EXERCISE DETAILS: Tally the lines in the listing below that include "facts". Answer with the count and nothing more.

SUPPLIED DATA:
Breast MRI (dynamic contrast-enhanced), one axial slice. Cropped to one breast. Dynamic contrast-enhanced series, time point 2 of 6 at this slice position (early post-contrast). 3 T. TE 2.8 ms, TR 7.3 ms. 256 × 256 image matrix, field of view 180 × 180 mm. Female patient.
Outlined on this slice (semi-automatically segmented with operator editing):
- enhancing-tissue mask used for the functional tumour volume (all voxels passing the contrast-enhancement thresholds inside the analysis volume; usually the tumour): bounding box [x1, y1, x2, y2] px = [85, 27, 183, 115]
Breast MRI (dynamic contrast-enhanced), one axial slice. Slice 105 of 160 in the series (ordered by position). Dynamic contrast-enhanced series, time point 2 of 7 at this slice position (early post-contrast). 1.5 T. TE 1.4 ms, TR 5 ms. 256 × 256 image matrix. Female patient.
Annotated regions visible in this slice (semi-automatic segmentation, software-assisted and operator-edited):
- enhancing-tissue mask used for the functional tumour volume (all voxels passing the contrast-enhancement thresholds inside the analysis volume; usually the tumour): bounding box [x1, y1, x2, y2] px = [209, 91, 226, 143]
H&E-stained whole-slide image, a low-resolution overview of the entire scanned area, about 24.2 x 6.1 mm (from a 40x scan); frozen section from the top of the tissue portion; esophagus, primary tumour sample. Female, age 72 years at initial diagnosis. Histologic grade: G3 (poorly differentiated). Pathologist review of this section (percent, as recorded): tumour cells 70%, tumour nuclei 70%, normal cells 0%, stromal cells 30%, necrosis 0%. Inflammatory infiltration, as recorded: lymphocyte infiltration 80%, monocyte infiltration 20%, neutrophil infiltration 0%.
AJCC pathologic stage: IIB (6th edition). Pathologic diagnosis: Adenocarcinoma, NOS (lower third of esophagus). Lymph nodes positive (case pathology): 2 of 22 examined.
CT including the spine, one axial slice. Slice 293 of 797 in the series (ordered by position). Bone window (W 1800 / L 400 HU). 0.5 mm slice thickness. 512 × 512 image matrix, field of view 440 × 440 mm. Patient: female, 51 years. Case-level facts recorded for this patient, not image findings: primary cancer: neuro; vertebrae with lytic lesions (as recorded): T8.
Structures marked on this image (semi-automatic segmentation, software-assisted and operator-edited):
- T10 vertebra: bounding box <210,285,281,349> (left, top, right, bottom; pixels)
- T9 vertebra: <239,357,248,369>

--

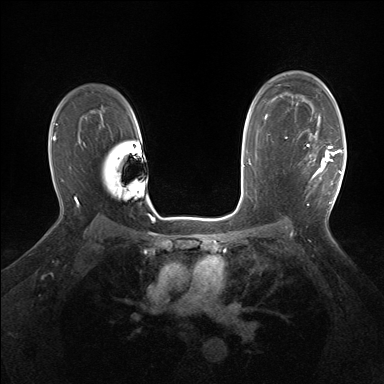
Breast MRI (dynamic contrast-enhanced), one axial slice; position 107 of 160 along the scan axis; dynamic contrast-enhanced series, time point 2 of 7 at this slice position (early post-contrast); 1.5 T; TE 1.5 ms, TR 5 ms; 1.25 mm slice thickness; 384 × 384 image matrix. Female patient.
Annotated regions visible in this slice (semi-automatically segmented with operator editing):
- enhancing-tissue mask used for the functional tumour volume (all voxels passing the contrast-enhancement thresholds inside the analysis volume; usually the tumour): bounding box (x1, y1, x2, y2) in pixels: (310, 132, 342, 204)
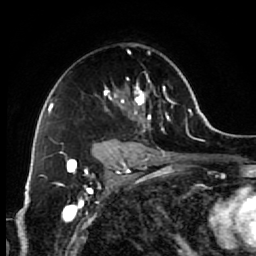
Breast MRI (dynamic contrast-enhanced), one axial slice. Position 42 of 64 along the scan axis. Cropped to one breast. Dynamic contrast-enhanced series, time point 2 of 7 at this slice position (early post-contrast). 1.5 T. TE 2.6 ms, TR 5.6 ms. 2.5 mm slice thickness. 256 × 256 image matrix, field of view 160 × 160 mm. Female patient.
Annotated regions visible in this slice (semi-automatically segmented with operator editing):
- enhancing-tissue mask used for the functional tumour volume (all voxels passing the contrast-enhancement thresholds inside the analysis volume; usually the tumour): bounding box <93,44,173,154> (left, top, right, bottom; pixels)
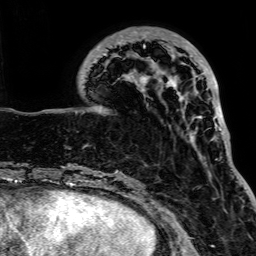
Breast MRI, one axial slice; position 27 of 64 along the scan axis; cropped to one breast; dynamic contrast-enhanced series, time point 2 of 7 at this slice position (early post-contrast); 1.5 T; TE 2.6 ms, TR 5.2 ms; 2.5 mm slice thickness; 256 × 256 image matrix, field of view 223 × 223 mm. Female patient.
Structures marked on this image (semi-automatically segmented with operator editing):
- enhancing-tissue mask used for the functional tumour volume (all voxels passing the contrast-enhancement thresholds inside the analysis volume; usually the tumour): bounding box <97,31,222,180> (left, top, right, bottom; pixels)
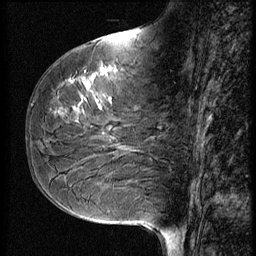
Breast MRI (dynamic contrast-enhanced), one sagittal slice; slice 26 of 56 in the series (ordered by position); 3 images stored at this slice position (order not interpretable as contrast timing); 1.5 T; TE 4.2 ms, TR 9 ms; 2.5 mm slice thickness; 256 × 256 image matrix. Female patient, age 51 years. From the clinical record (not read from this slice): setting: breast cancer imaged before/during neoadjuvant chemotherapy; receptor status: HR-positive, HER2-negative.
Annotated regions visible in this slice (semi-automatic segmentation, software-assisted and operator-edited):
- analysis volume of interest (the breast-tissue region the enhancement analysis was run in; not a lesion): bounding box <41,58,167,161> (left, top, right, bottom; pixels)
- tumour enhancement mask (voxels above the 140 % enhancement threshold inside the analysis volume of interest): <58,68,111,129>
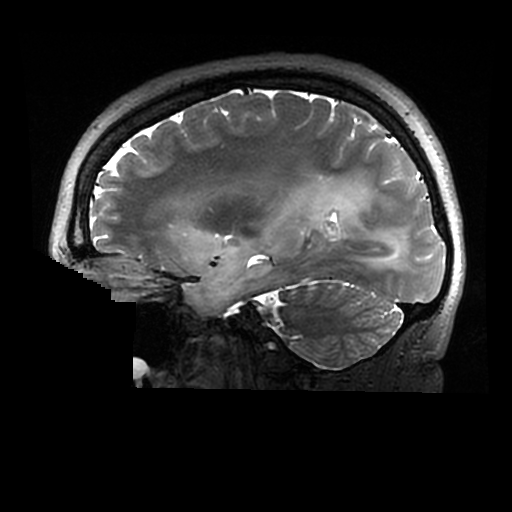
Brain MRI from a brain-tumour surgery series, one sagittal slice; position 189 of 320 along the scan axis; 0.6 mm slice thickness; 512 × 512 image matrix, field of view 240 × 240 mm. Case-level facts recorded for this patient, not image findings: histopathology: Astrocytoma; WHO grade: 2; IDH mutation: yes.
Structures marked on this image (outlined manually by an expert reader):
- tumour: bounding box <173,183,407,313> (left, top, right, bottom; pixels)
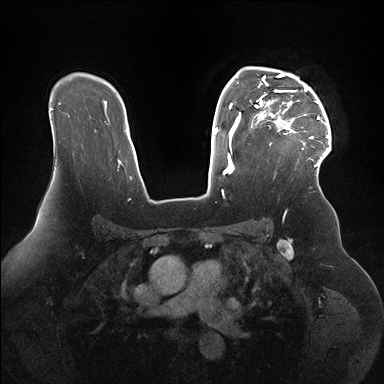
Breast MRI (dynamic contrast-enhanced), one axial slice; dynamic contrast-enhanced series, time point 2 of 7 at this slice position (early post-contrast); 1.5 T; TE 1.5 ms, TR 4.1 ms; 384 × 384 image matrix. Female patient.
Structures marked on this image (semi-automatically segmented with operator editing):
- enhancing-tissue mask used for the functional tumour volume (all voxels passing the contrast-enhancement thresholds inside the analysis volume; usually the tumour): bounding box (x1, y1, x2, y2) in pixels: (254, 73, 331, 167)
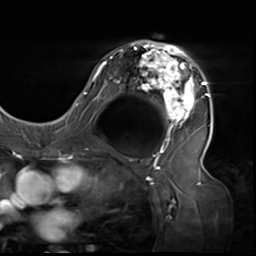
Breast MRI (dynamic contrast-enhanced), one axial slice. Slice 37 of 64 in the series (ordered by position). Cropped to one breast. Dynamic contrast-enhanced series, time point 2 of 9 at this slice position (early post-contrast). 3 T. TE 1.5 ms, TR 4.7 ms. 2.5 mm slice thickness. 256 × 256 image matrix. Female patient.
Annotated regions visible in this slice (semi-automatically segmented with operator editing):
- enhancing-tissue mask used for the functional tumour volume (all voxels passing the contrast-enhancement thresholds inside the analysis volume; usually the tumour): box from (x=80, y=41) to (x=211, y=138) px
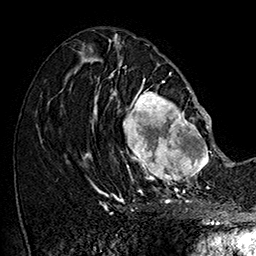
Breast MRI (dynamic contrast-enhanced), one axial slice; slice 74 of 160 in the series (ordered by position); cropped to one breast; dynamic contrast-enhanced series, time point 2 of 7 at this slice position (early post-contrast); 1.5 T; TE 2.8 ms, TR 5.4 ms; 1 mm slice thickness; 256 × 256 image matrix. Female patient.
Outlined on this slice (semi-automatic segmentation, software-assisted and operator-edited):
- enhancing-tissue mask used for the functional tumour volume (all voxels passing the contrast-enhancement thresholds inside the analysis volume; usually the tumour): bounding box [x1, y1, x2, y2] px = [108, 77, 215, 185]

ANSWER TO THIS EXERCISE: 2